Is there a quicker way of running GridsearchCV

bidby picture bidby · Feb 26, 2016 · Viewed 15k times · Source

I'm optimizing some paramters for an SVC in sklearn, and the biggest issue here is having to wait 30 minutes before I try out any other parameter ranges. Worse is the fact that I'd like to try more values for c and gamma within the same range (so I can create a smoother surface plot) but I know that it will just take longer and longer... When I ran it today I changed the cache_size from 200 to 600 (without really knowing what it does) to see if it made a difference. The time decreased by about a minute.

Is this something I can help? Or am I just gonna have to deal with a very long time?

clf = svm.SVC(kernel="rbf" , probability = True, cache_size = 600)

gamma_range = [1e-7,1e-6,1e-5,1e-4,1e-3,1e-2,1e-1,1e0,1e1]
c_range = [1e-3,1e-2,1e-1,1e0,1e1,1e2,1e3,1e4,1e5]
param_grid = dict(gamma = gamma_range, C = c_range)

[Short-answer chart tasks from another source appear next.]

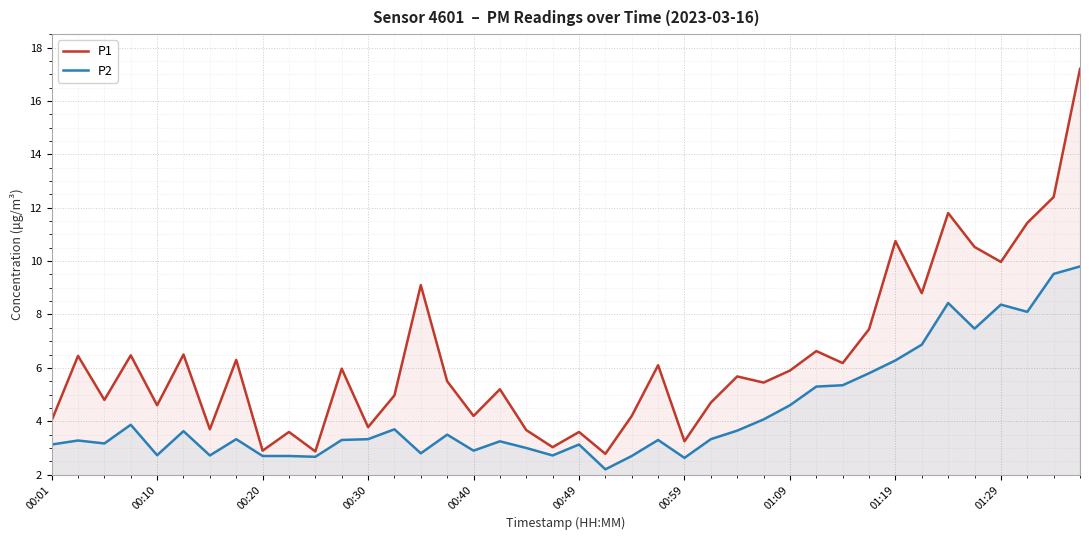

What is the lowest value of the P2 series?

2.2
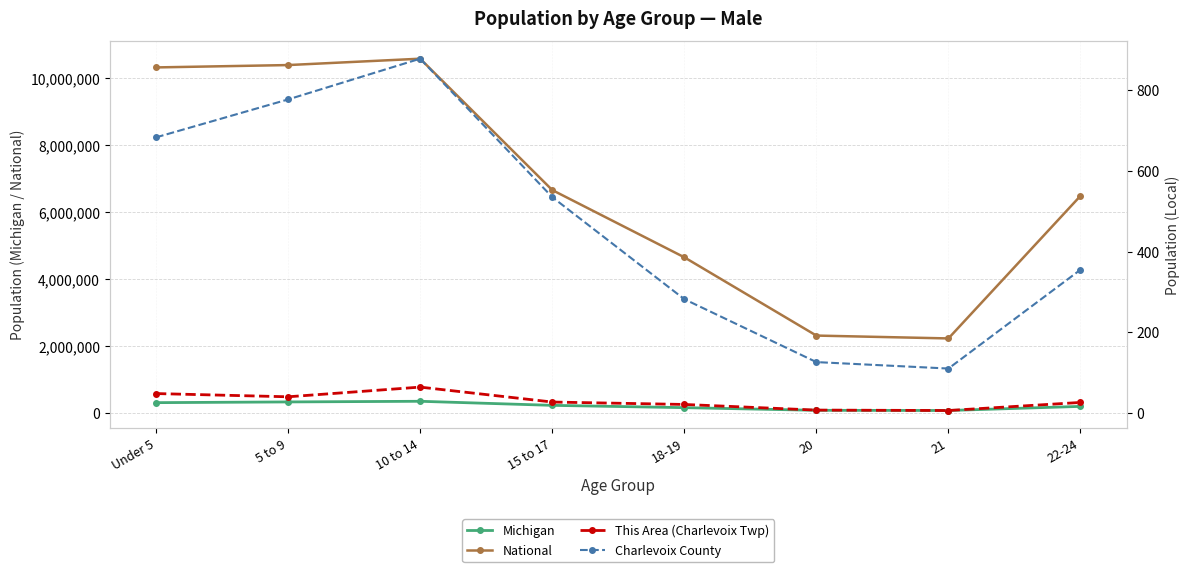

What are all the series names shown in the legend?

Michigan, National, This Area (Charlevoix Twp), Charlevoix County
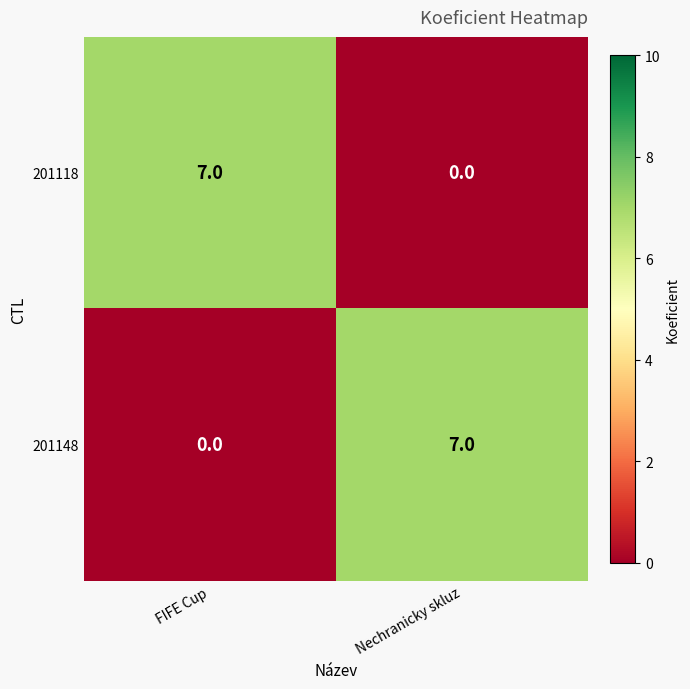

At how many categories does at least one series exceed 6?

2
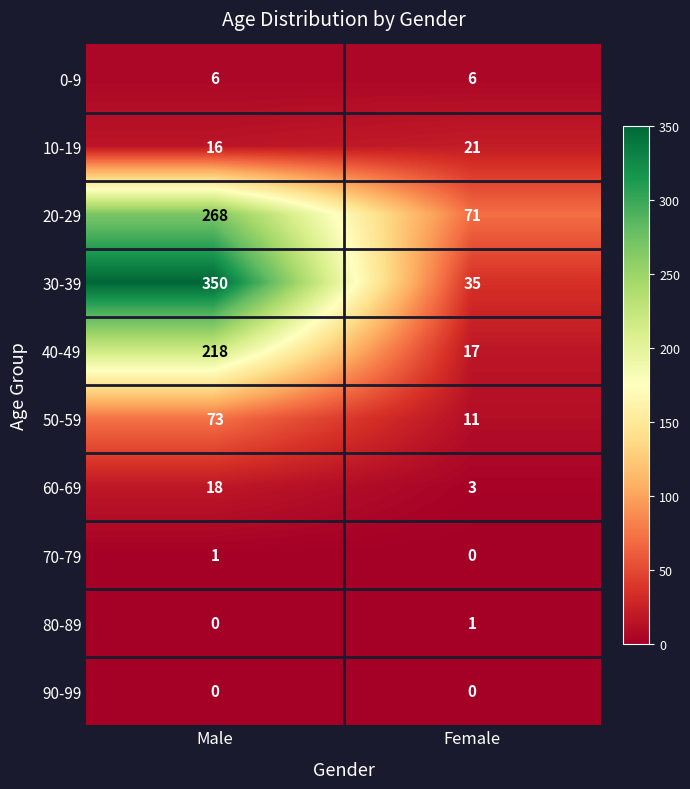

Where is 30-39 nearest to the value 192?

Female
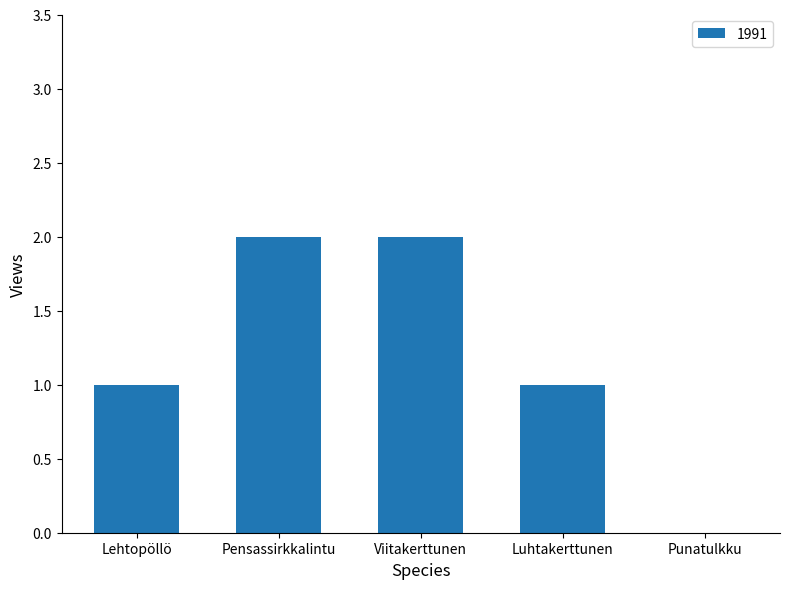

How many positive values are there?

4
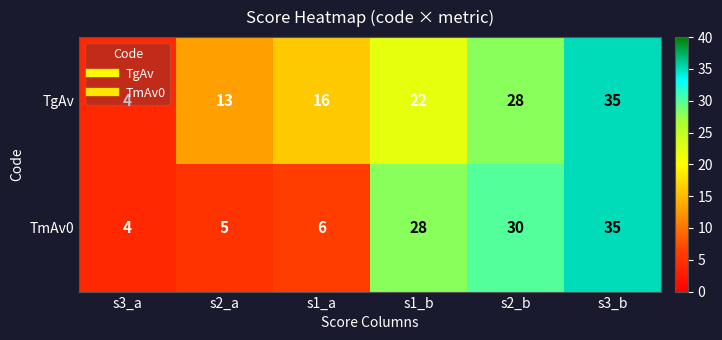

Where is TmAv0 nearest to the value 19?

s1_b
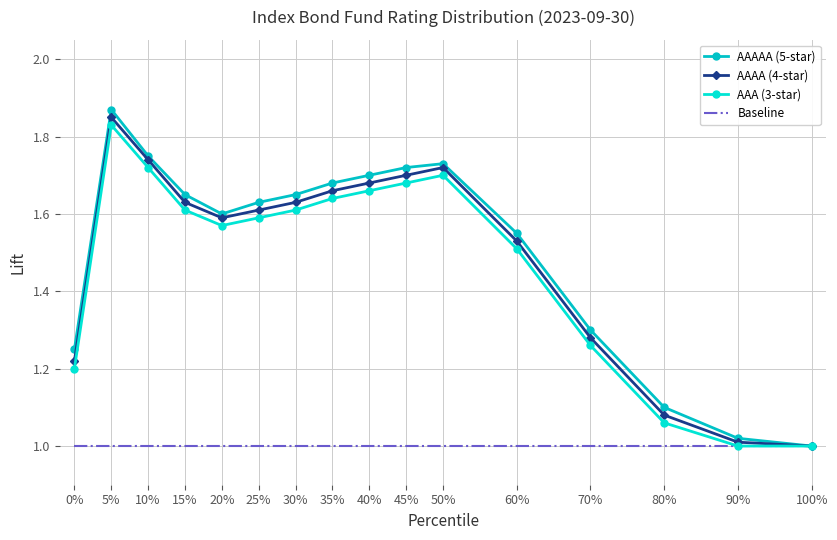

Rank the series by their maximum value, from highest to lowest.

AAAAA (5-star), AAAA (4-star), AAA (3-star), Baseline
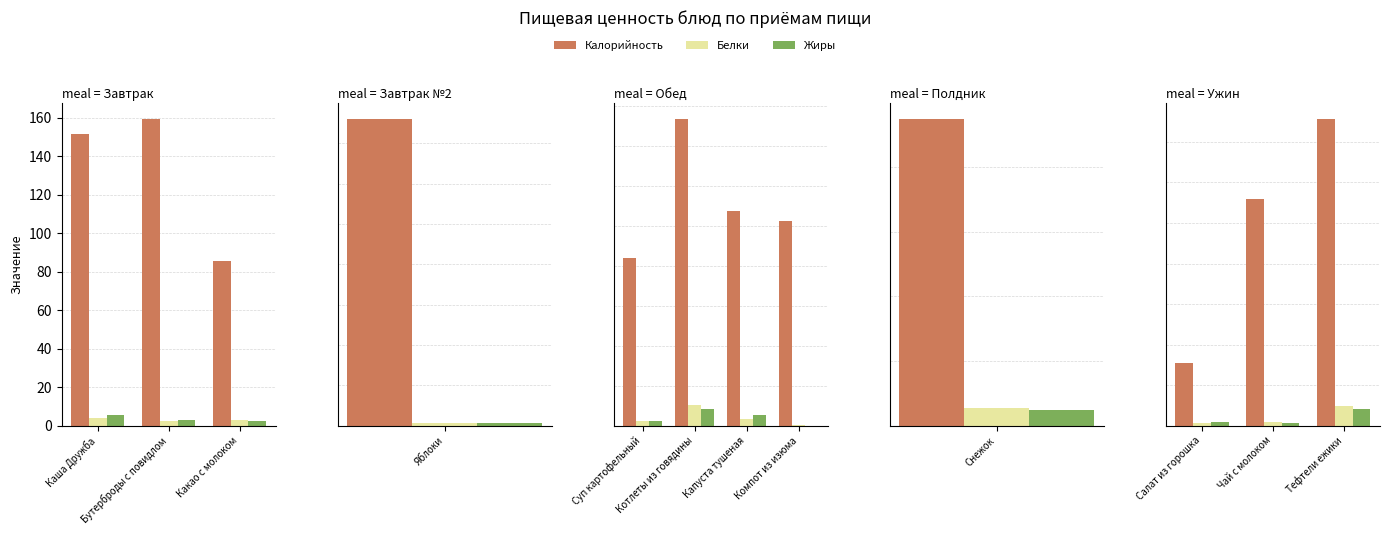

What is the label of the 3rd bar from the left?

Тефтели ежики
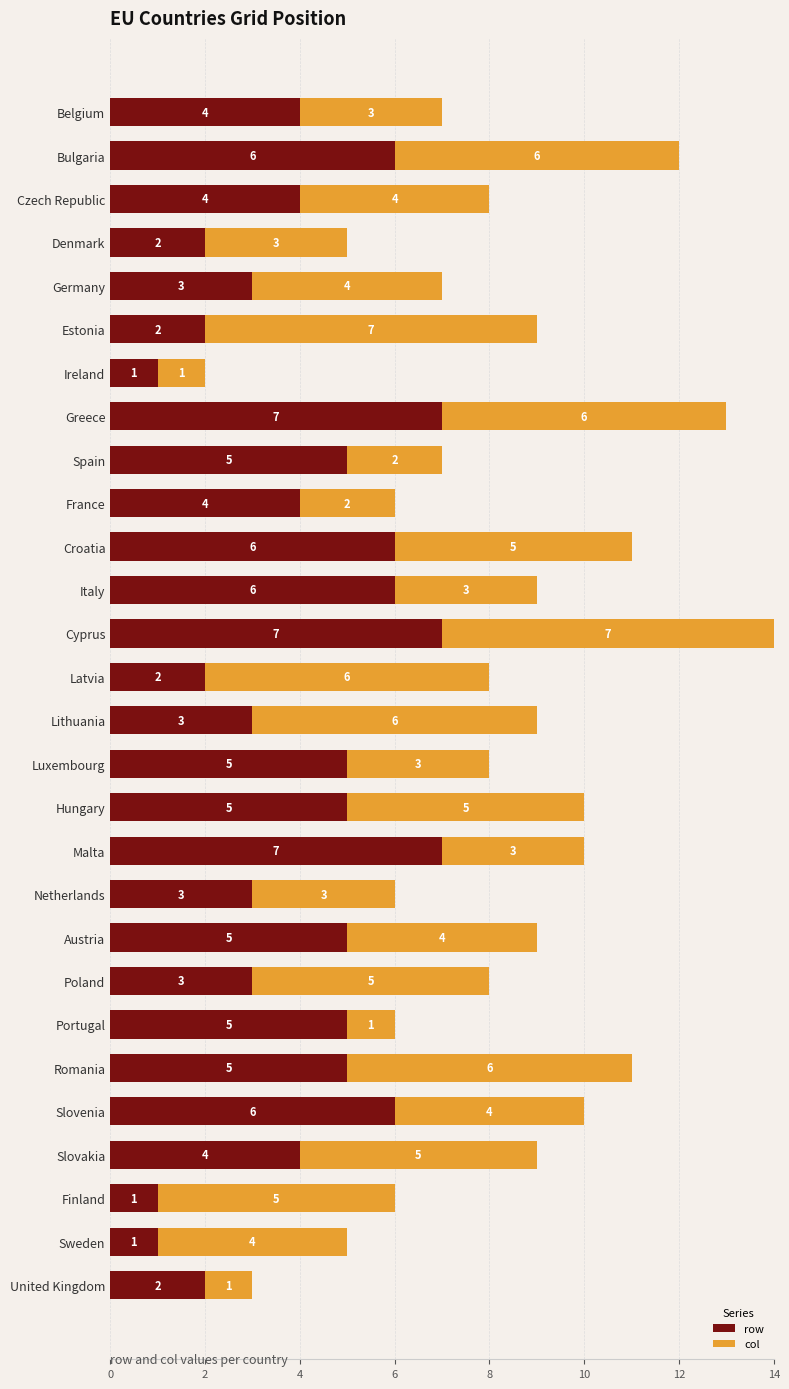

How many row values are between 3 and 6?

18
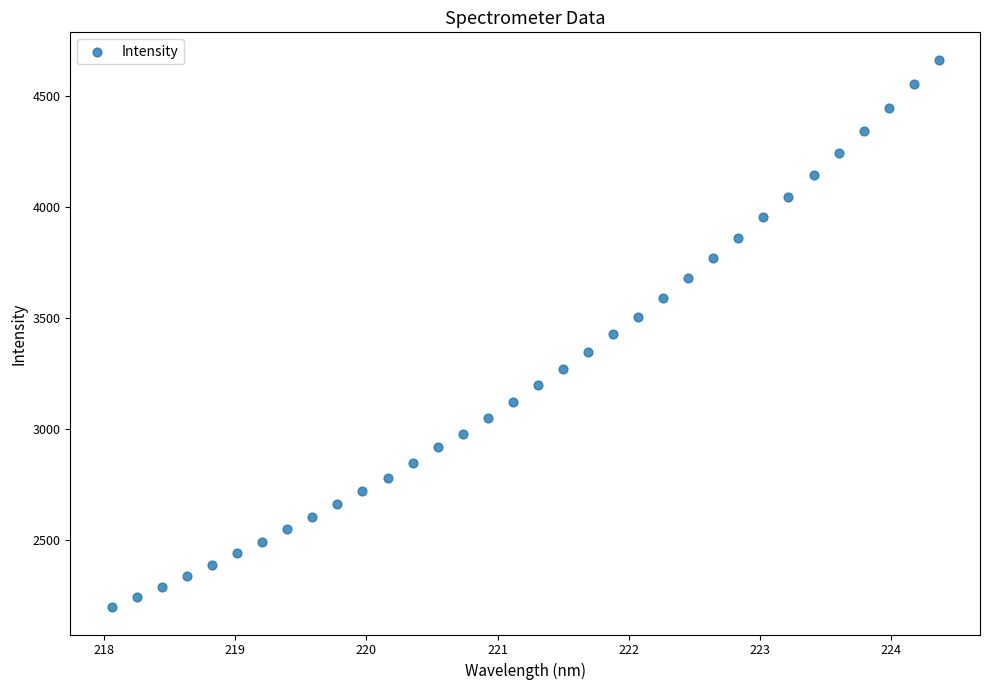

What is the range of X values (max minus min)?

6.3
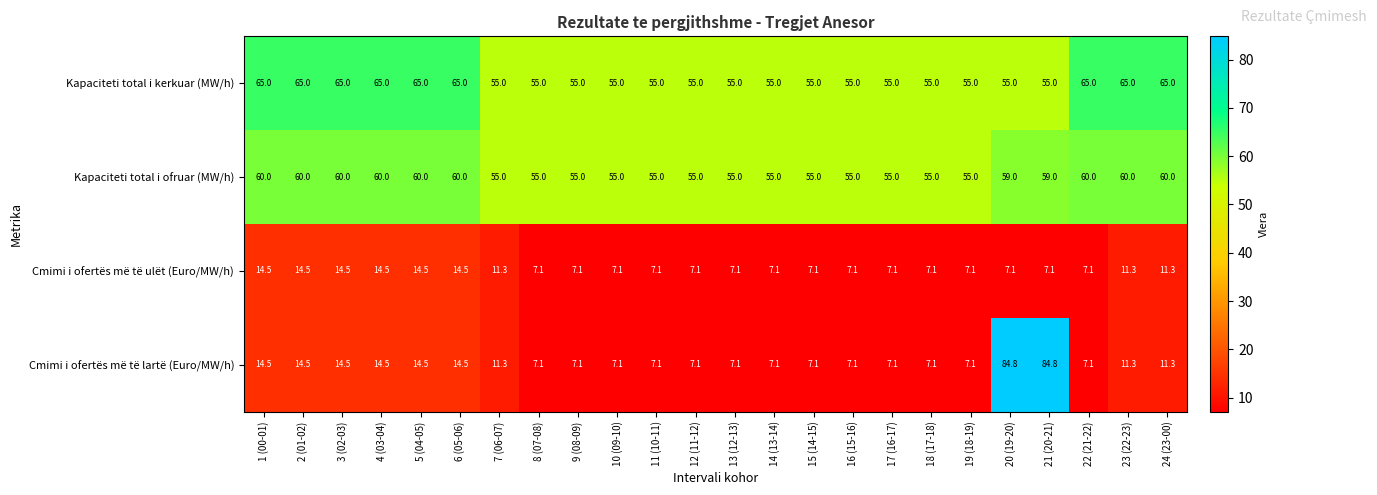

The Cmimi i ofertës më të lartë (Euro/MW/h) series shows 10.3 at 17 (16-17). True or false?

False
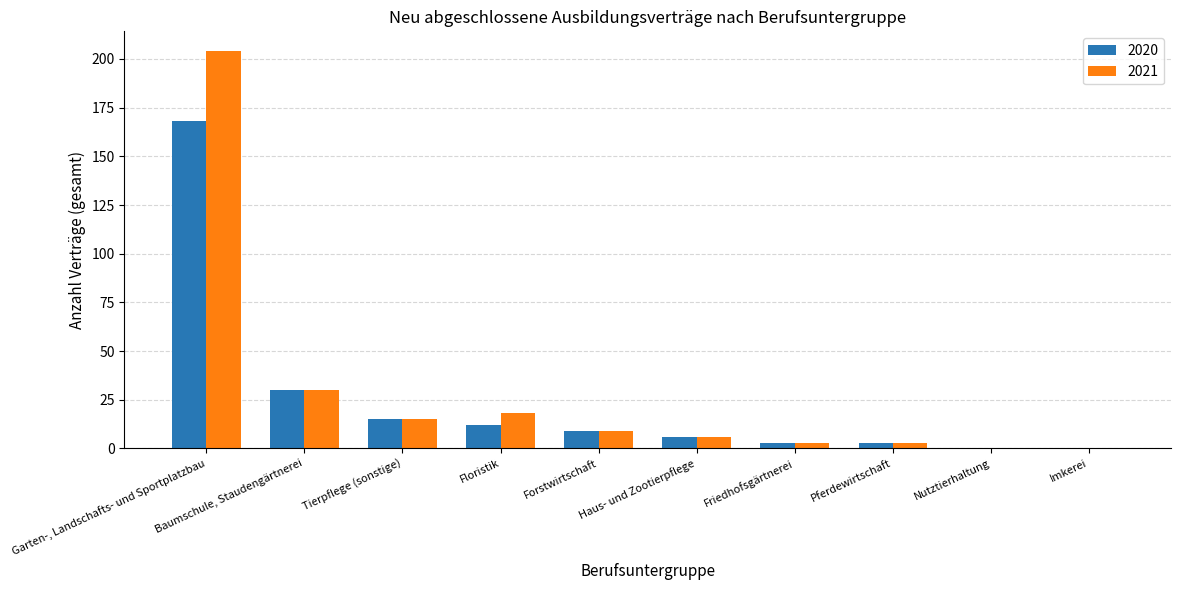

What is the sum of all 2021 values?

288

grid = GridSearchCV(clf, param_grid, cv= 10, scoring="accuracy")
%time grid.fit(X_norm, y)

returns:

Wall time: 32min 59s

GridSearchCV(cv=10, error_score='raise',
   estimator=SVC(C=1.0, cache_size=600, class_weight=None, coef0=0.0, degree=3, gamma=0.0,
kernel='rbf', max_iter=-1, probability=True, random_state=None,
shrinking=True, tol=0.001, verbose=False),
   fit_params={}, iid=True, loss_func=None, n_jobs=1,
   param_grid={'C': [0.001, 0.01, 0.1, 1.0, 10.0, 100.0, 1000.0, 10000.0, 100000.0], 'gamma': [1e-07, 1e-06, 1e-05, 0.0001, 0.001, 0.01, 0.1, 1.0, 10.0]},
   pre_dispatch='2*n_jobs', refit=True, score_func=None,
   scoring='accuracy', verbose=0)

Answer

Randy picture Randy · Feb 26, 2016

A few things:

  1. 10-fold CV is overkill and causes you to fit 10 models for each parameter group. You can get an instant 2-3x speedup by switching to 5- or 3-fold CV (i.e., cv=3 in the GridSearchCV call) without any meaningful difference in performance estimation.
  2. Try fewer parameter options at each round. With 9x9 combinations, you're trying 81 different combinations on each run. Typically, you'll find better performance at one end of the scale or the other, so maybe start with a coarse grid of 3-4 options, and then go finer as you start to identify the area that's more interesting for your data. 3x3 options means a 9x speedup vs. what you're doing now.
  3. You can get a trivial speedup by setting njobs to 2+ in your GridSearchCV call so you run multiple models at once. Depending on the size of your data, you may not be able to increase it too high, and you won't see an improvement increasing it past the number of cores you're running, but you can probably trim a bit of time that way.